▶ **Assignment**:
Retype all entries exactly as they stand, excluding pictures.

▶ **Dataset excerpts**:

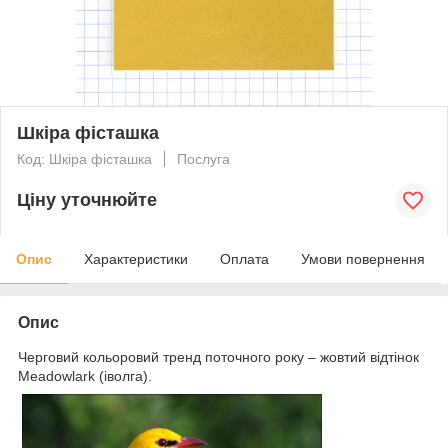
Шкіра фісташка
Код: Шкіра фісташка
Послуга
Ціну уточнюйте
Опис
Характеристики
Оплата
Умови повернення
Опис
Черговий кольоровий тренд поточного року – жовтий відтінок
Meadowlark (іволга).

▶ **Answer to this task**:
Шкіра фісташка
Код: Шкіра фісташка
Послуга
Ціну уточнюйте
Опис
Характеристики
Оплата
Умови повернення
Опис
Черговий кольоровий тренд поточного року – жовтий відтінок
Meadowlark (іволга).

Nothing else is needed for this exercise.